Reproduza fielmente o trecho da passagem sobre o casamento civil, começando em "Seria então necessário" e terminando em "e uma contradição.".

PASSAGEM SELECIONADA:
---+---

Não se pode exigir a ninguém que case, mas também não se pode conceder o estatuto conjugal a quem positivamente não quer casar, nomeadamente para viver uma relação homossexual. Se for o caso, outorguem-se algumas prerrogativas dos cônjuges aos parceiros de uniões não matrimoniais, excepto a adopção, mas não se lhes conceda o que não são, não por causa de nenhum preconceito, mas por razão da verdade da sua situação não conjugal. Por razão, afinal, da sua própria opção de vida.
Por outro lado, não é verdade que um eventual casamento entre pessoas do mesmo sexo deixaria incólume o matrimónio natural, que é heterossexual por essência. Se, por absurdo, se concedesse a todos os videntes o estatuto de médicos, não colheria afirmar que estes, que não deixariam de ser o que já são, não seriam lesados pela ascensão daqueles à sua categoria profissional. Na realidade, se a lei permitisse essa aberrante equiparação, os verdadeiros clínicos teriam que se diferenciar dos seus falsos colegas, cuja indevida titulação profissional seria também enganadora para o resto da população, que correria o risco de levar gato por lebre, à conta dessa simulação jurídica.
Pois bem, se os que vivem uma relação afectiva não matrimonial fossem considerados civilmente casados, todos os que já o são veriam significativamente alterada a sua condição, por força dessa abusiva equiparação. Em consequência, os verdadeiramente casados só teriam duas alternativas: renunciar ao seu estatuto conjugal civil, para evitar uma igualdade que, para além de falsa, os não dignificaria; ou então acrescentar à sua condição matrimonial uma menção que os diferenciasse dos ditos casamentos civis não verdadeiramente matrimoniais.
Seria então necessário distinguir dois tipos de casamentos civis: o dos que são legalmente casados e, de facto, também o são, e que seria o matrimónio propriamente dito, ou casamento natural; e o dos que, sendo legalmente casados, de facto não o são, porque a sua relação não é de tipo conjugal, e que seria aplicável a todas as outras uniões, nomeadamente a estabelecida entre pessoas do mesmo sexo. Nesta conjuntura, ser casado, em termos jurídicos, pouco ou nada significaria, pois também os de facto não casados seriam, de iure, casados, o que é um absurdo e uma contradição.
Não seriam apenas os que vivem uma verdadeira união conjugal as únicas vítimas desse embuste legal, porque todos os outros cidadãos seriam também prejudicados por essa fraude jurídica. Como poderia o cidadão comum distinguir os médicos, que o fossem de verdade, dos que o não fossem na realidade mas, por manigâncias políticas, tivessem ilegitimamente obtido esse estatuto legal?

---+---

EXCERTOS DO MATERIAL:

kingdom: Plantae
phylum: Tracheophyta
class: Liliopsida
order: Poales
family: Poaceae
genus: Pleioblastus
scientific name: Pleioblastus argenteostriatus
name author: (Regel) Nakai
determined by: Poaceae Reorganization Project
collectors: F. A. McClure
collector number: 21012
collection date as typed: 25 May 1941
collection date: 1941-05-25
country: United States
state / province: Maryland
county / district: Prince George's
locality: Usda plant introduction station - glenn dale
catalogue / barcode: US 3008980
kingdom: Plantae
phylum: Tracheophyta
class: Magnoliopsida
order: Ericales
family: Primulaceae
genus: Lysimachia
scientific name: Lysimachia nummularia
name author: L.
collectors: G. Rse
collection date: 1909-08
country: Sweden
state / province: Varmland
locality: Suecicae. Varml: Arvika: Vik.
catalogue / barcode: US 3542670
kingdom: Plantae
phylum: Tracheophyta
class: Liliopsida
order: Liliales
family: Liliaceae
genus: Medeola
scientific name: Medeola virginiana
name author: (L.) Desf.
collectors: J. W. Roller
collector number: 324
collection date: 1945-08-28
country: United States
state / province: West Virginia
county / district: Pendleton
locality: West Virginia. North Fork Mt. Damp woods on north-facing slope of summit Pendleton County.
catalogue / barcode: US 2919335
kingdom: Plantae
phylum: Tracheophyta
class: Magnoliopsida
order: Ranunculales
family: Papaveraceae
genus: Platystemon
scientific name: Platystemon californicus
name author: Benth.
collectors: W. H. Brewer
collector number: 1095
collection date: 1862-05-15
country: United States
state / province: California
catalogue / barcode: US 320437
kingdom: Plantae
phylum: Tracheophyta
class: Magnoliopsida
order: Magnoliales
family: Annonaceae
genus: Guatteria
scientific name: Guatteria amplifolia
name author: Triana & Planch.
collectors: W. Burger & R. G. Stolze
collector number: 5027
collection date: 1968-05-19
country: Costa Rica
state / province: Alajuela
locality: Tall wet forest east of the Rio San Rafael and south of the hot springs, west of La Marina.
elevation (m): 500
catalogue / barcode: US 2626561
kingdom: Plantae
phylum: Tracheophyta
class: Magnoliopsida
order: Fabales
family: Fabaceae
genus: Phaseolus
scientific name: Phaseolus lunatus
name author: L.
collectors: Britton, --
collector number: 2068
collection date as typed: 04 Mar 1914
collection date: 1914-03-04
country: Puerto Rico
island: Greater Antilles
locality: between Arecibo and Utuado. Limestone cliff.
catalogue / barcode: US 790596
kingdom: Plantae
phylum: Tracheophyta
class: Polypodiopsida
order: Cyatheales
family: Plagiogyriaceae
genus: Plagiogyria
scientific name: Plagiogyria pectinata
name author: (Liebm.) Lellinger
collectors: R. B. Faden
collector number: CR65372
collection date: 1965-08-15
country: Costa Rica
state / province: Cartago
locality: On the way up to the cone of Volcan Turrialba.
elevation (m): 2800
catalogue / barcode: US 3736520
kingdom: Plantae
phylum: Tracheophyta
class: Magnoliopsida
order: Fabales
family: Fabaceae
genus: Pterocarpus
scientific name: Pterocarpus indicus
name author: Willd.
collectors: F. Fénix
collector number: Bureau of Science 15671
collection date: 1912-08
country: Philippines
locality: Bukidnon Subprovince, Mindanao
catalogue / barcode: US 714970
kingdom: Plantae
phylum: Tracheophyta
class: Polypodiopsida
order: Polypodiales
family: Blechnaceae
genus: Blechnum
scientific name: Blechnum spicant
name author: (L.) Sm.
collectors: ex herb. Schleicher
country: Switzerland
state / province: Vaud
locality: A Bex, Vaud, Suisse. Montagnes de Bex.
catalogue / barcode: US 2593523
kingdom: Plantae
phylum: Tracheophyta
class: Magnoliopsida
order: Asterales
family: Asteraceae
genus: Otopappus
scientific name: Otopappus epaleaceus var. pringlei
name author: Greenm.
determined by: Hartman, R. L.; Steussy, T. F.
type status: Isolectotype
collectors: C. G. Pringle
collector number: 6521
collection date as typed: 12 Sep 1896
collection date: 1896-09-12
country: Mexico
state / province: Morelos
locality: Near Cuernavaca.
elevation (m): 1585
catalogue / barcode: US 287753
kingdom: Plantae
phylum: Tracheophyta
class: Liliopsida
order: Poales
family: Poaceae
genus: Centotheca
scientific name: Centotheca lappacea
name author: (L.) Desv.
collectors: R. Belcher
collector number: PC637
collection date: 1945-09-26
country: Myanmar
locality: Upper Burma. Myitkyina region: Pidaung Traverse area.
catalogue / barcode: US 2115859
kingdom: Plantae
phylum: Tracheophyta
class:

---+---

RESULTADO DA TAREFA:
Seria então necessário distinguir dois tipos de casamentos civis: o dos que são legalmente casados e, de facto, também o são, e que seria o matrimónio propriamente dito, ou casamento natural; e o dos que, sendo legalmente casados, de facto não o são, porque a sua relação não é de tipo conjugal, e que seria aplicável a todas as outras uniões, nomeadamente a estabelecida entre pessoas do mesmo sexo. Nesta conjuntura, ser casado, em termos jurídicos, pouco ou nada significaria, pois também os de facto não casados seriam, de iure, casados, o que é um absurdo e uma contradição.